▶ TASK DETAILS
A verbatim transcription of the listing below is required, without its pictures.

▶ EXTRACTED INFORMATION

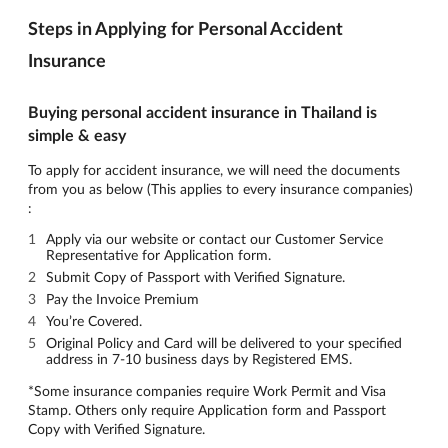
Steps in Applying for Personal Accident
Insurance
Buying personal accident insurance in Thailand is
simple & easy
To apply for accident insurance, we will need the documents
from you as below (This applies to every insurance companies)
:
Apply via our website or contact our Customer Service
Representative for Application form.
Submit Copy of Passport with Verified Signature.
Pay the Invoice Premium
You’re Covered.
Original Policy and Card will be delivered to your specified
address in 7-10 business days by Registered EMS.
*Some insurance companies require Work Permit and Visa
Stamp. Others only require Application form and Passport
Copy with Verified Signature.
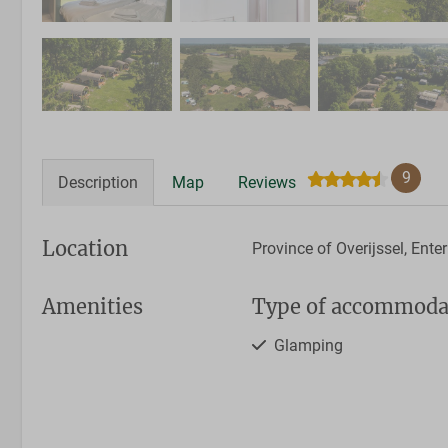
9
Description
Map
Reviews
Location
Province of Overijssel, Enter
Amenities
Type of accommoda
Glamping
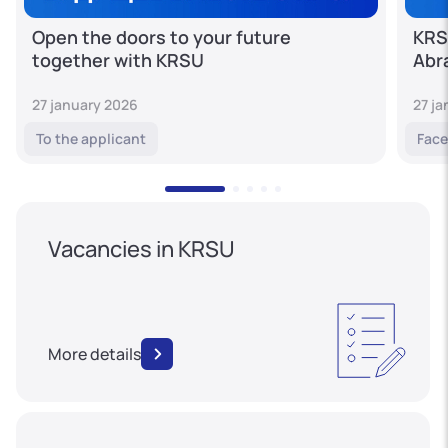
Open the doors to your future
KRS
together with KRSU
Abr
27 january 2026
27 j
To the applicant
Face
Vacancies in KRSU
More details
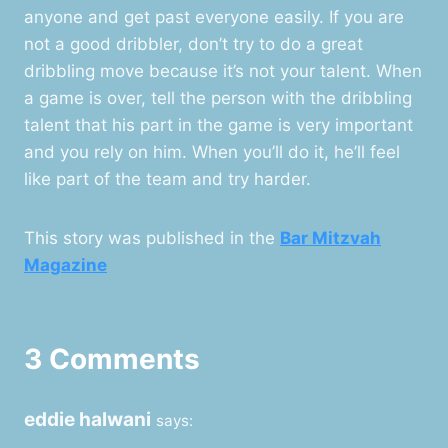
anyone and get past everyone easily. If you are
not a good dribbler, don’t try to do a great
dribbling move because it’s not your talent. When
a game is over, tell the person with the dribbling
talent that his part in the game is very important
and you rely on him. When you’ll do it, he’ll feel
like part of the team and try harder.
This story was published in the
Bar Mitzvah
Magazine
3 Comments
eddie halwani
says:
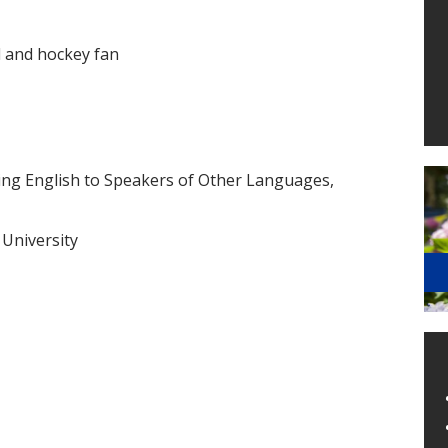
l and hockey fan
ching English to Speakers of Other Languages,
 University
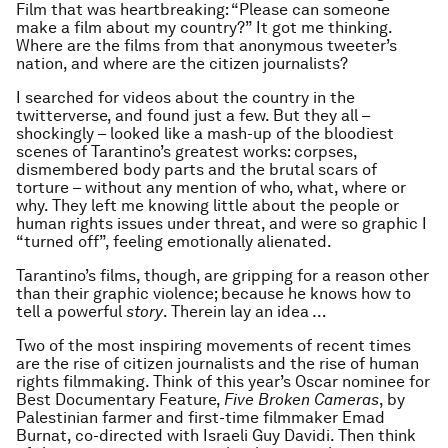
Film that was heartbreaking: “Please can someone
make a film about my country?” It got me thinking.
Where are the films from that anonymous tweeter’s
nation, and where are the citizen journalists?
I searched for videos about the country in the
twitterverse, and found just a few. But they all –
shockingly – looked like a mash-up of the bloodiest
scenes of Tarantino’s greatest works: corpses,
dismembered body parts and the brutal scars of
torture – without any mention of who, what, where or
why. They left me knowing little about the people or
human rights issues under threat, and were so graphic I
“turned off”, feeling emotionally alienated.
Tarantino’s films, though, are gripping for a reason other
than their graphic violence; because he knows how to
tell a powerful
story
. Therein lay an idea …
Two of the most inspiring movements of recent times
are the rise of citizen journalists and the rise of human
rights filmmaking. Think of this year’s Oscar nominee for
Best Documentary Feature,
Five Broken Cameras
, by
Palestinian farmer and first-time filmmaker Emad
Burnat, co-directed with Israeli Guy Davidi. Then think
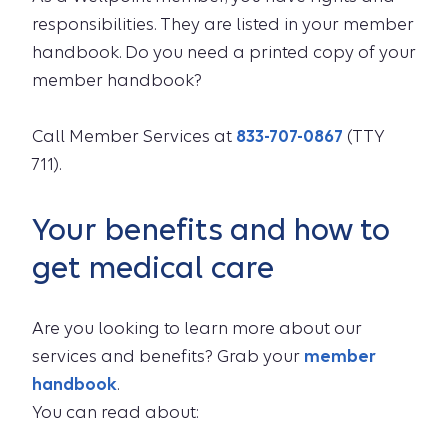
responsibilities. They are listed in your member
handbook. Do you need a printed copy of your
member handbook?
Call Member Services at
833-707-0867
(TTY
711).
Your benefits and how to
get medical care
Are you looking to learn more about our
services and benefits? Grab your
member
handbook
.
You can read about:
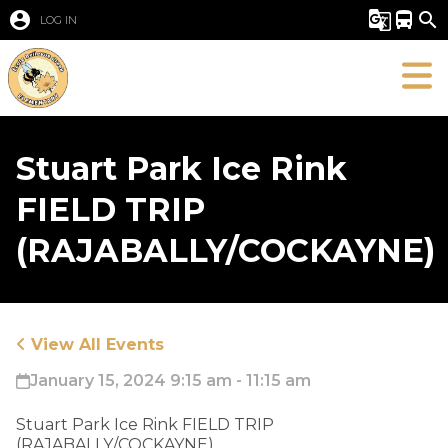
account_circle
g_translate
directions_bus
search
LOG IN
Stuart Park Ice Rink
FIELD TRIP
(RAJABALLY/COCKAYNE)
View All Events
January 15, 2024 9:15 am - 11:15 am
​Stuart Park Ice Rink FIELD TRIP
(RAJABALLY/COCKAYNE)​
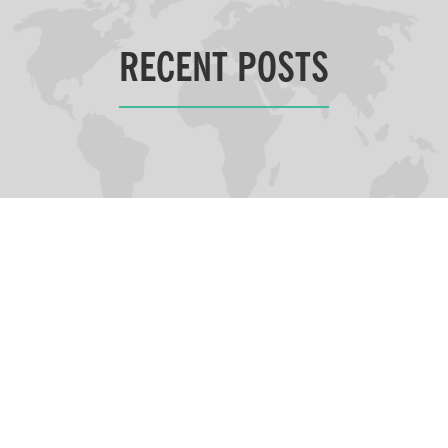
RECENT POSTS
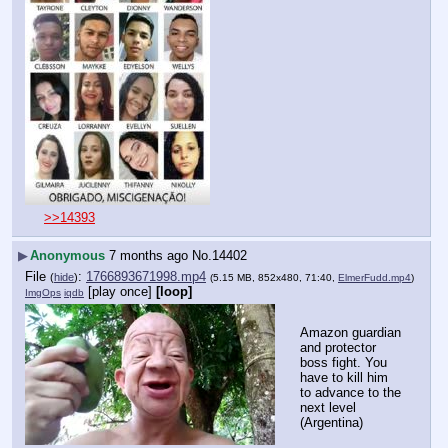
>>14393
▶
Anonymous
7 months ago
No.
14402
File
:
1766893671998.mp4
(
hide
)
(5.15 MB, 852x480, 71:40,
ElmerFudd.mp4
)
[play once]
[loop]
ImgOps
iqdb
Amazon guardian 
and protector 
boss fight. You 
have to kill him 
to advance to the 
next level 
(Argentina)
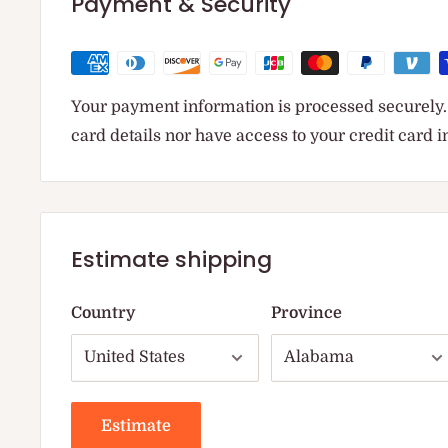
Payment & Security
Your payment information is processed securely. 
card details nor have access to your credit card 
Estimate shipping
Country
Province
Estimate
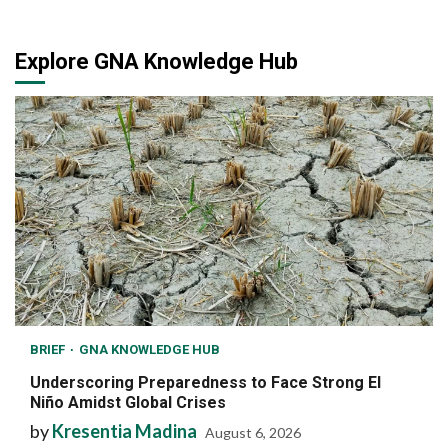
Explore GNA Knowledge Hub
BRIEF
GNA KNOWLEDGE HUB
Underscoring Preparedness to Face Strong El
Niño Amidst Global Crises
by
Kresentia Madina
August 6, 2026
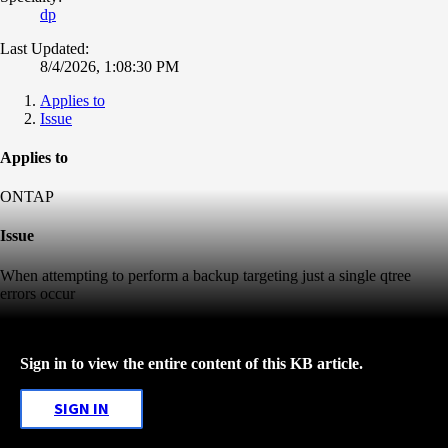
dp
Last Updated:
8/4/2026, 1:08:30 PM
Applies to
Issue
Applies to
ONTAP
Issue
When attempting to perform a backup targeting just a single qtree
errors occur
Sign in to view the entire content of this KB article.
SIGN IN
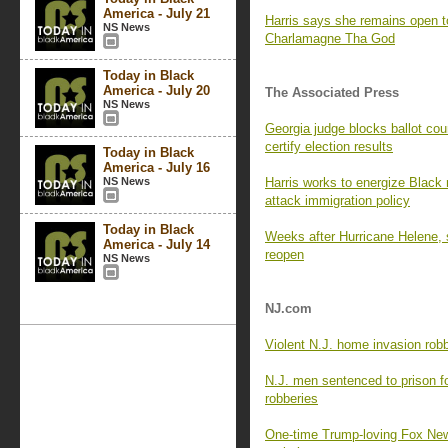
America - July 21
Harris says she remains open to
NS News
Charlamagne Tha God
Today in Black
America - July 20
The Associated Press
NS News
Georgia judge blocks ballot cou
certify election results
Today in Black
America - July 16
NS News
Harris works to energize Black
attack immigration policy
Today in Black
Weeks after Hurricane Helene, 
America - July 14
reopen
NS News
NJ.com
Violent N.J. home invasion robb
N.J. men sentenced to prison for
robberies
One-time Trump-loving Fox News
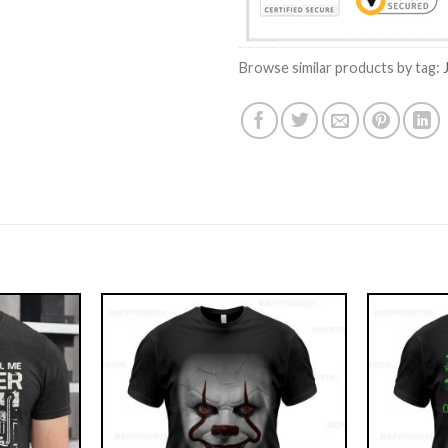
Browse similar products by tag:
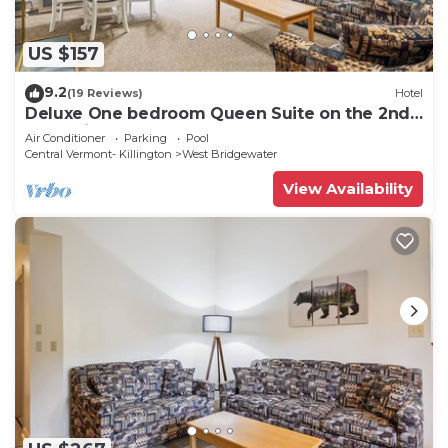
US $157
9.2
(19 Reviews)
Hotel
Deluxe One bedroom Queen Suite on the 2nd
floor with outdoor heated pool 208
Air Conditioner
Parking
Pool
Central Vermont- Killington
West Bridgewater
View Availability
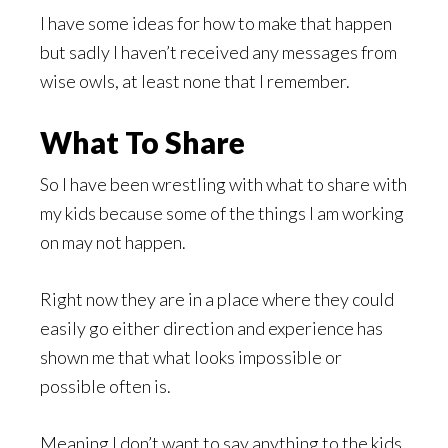
I have some ideas for how to make that happen
but sadly I haven’t received any messages from
wise owls, at least none that I remember.
What To Share
So I have been wrestling with what to share with
my kids because some of the things I am working
on may not happen.
Right now they are in a place where they could
easily go either direction and experience has
shown me that what looks impossible or
possible often is.
Meaning I don’t want to say anything to the kids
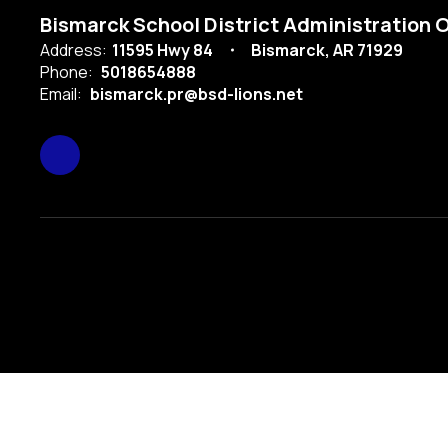
Bismarck School District Administration O
Address:
11595 Hwy 84
Bismarck, AR 71929
Phone:
5018654888
Email:
bismarck.pr@bsd-lions.net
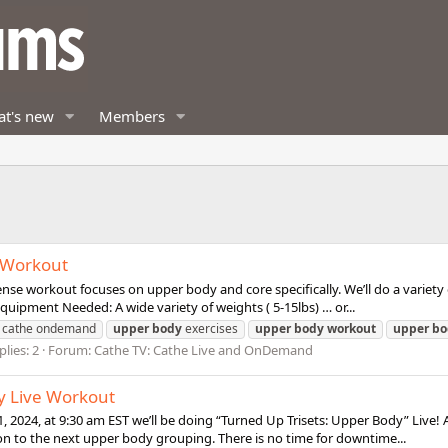
t's new
Members
e Workout
nse workout focuses on upper body and core specifically. We’ll do a variety
quipment Needed: A wide variety of weights ( 5-15lbs) … or...
cathe ondemand
upper
body
exercises
upper
body
workout
upper
bo
plies: 2
Forum:
Cathe TV: Cathe Live and OnDemand
y Live Workout
, 2024, at 9:30 am EST we’ll be doing “Turned Up Trisets: Upper Body” Live
n to the next upper body grouping. There is no time for downtime...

▶ EXERCISE RESPONSE
Steps in Applying for Personal Accident
Insurance
Buying personal accident insurance in Thailand is
simple & easy
To apply for accident insurance, we will need the documents
from you as below (This applies to every insurance companies)
:
Apply via our website or contact our Customer Service
Representative for Application form.
Submit Copy of Passport with Verified Signature.
Pay the Invoice Premium
You’re Covered.
Original Policy and Card will be delivered to your specified
address in 7-10 business days by Registered EMS.
*Some insurance companies require Work Permit and Visa
Stamp. Others only require Application form and Passport
Copy with Verified Signature.
9
Description
Map
Reviews
Location
Province of Overijssel, Enter
Amenities
Type of accommoda
Glamping
Open the doors to your future
KRS
together with KRSU
Abr
27 january 2026
27 j
To the applicant
Face
Vacancies in KRSU
More details
anyone and get past everyone easily. If you are
not a good dribbler, don’t try to do a great
dribbling move because it’s not your talent. When
a game is over, tell the person with the dribbling
talent that his part in the game is very important
and you rely on him. When you’ll do it, he’ll feel
like part of the team and try harder.
This story was published in the
Bar Mitzvah
Magazine
3 Comments
eddie halwani
says:
l and hockey fan
ching English to Speakers of Other Languages,
 University
Film that was heartbreaking: “Please can someone
make a film about my country?” It got me thinking.
Where are the films from that anonymous tweeter’s
nation, and where are the citizen journalists?
I searched for videos about the country in the
twitterverse, and found just a few. But they all –
shockingly – looked like a mash-up of the bloodiest
scenes of Tarantino’s greatest works: corpses,
dismembered body parts and the brutal scars of
torture – without any mention of who, what, where or
why. They left me knowing little about the people or
human rights issues under threat, and were so graphic I
“turned off”, feeling emotionally alienated.
Tarantino’s films, though, are gripping for a reason other
than their graphic violence; because he knows how to
tell a powerful
story
. Therein lay an idea …
Two of the most inspiring movements of recent times
are the rise of citizen journalists and the rise of human
rights filmmaking. Think of this year’s Oscar nominee for
Best Documentary Feature,
Five Broken Cameras
, by
Palestinian farmer and first-time filmmaker Emad
Burnat, co-directed with Israeli Guy Davidi. Then think
responsibilities. They are listed in your member
handbook. Do you need a printed copy of your
member handbook?
Call Member Services at
833-707-0867
(TTY
711).
Your benefits and how to
get medical care
Are you looking to learn more about our
services and benefits? Grab your
member
handbook
.
You can read about:
account_circle
g_translate
directions_bus
search
LOG IN
Stuart Park Ice Rink
FIELD TRIP
(RAJABALLY/COCKAYNE)
View All Events
January 15, 2024 9:15 am - 11:15 am
​Stuart Park Ice Rink FIELD TRIP
(RAJABALLY/COCKAYNE)​
RECENT POSTS
>>14393
▶
Anonymous
7 months ago
No.
14402
File
:
1766893671998.mp4
(
hide
)
(5.15 MB, 852x480, 71:40,
ElmerFudd.mp4
)
[play once]
[loop]
ImgOps
iqdb
Amazon guardian 
and protector 
boss fight. You 
have to kill him 
to advance to the 
next level 
(Argentina)
Payment & Security
Your payment information is processed securely. 
card details nor have access to your credit card 
Estimate shipping
Country
Province
Estimate
Explore GNA Knowledge Hub
BRIEF
GNA KNOWLEDGE HUB
Underscoring Preparedness to Face Strong El
Niño Amidst Global Crises
by
Kresentia Madina
August 6, 2026
dp
Last Updated:
8/4/2026, 1:08:30 PM
Applies to
Issue
Applies to
ONTAP
Issue
When attempting to perform a backup targeting just a single qtree
errors occur
Sign in to view the entire content of this KB article.
SIGN IN
America - July 21
Harris says she remains open to
NS News
Charlamagne Tha God
Today in Black
America - July 20
The Associated Press
NS News
Georgia judge blocks ballot cou
certify election results
Today in Black
America - July 16
NS News
Harris works to energize Black
attack immigration policy
Today in Black
Weeks after Hurricane Helene, 
America - July 14
reopen
NS News
NJ.com
Violent N.J. home invasion robb
N.J. men sentenced to prison for
robberies
One-time Trump-loving Fox News
Browse similar products by tag:
US $157
9.2
(19 Reviews)
Hotel
Deluxe One bedroom Queen Suite on the 2nd
floor with outdoor heated pool 208
Air Conditioner
Parking
Pool
Central Vermont- Killington
West Bridgewater
View Availability
I have some ideas for how to make that happen
but sadly I haven’t received any messages from
wise owls, at least none that I remember.
What To Share
So I have been wrestling with what to share with
my kids because some of the things I am working
on may not happen.
Right now they are in a place where they could
easily go either direction and experience has
shown me that what looks impossible or
possible often is.
Meaning I don’t want to say anything to the kids
Bismarck School District Administration O
Address:
11595 Hwy 84
Bismarck, AR 71929
Phone:
5018654888
Email:
bismarck.pr@bsd-lions.net
t's new
Members
e Workout
nse workout focuses on upper body and core specifically. We’ll do a variety
quipment Needed: A wide variety of weights ( 5-15lbs) … or...
cathe ondemand
upper
body
exercises
upper
body
workout
upper
bo
plies: 2
Forum:
Cathe TV: Cathe Live and OnDemand
y Live Workout
, 2024, at 9:30 am EST we’ll be doing “Turned Up Trisets: Upper Body” Live
n to the next upper body grouping. There is no time for downtime...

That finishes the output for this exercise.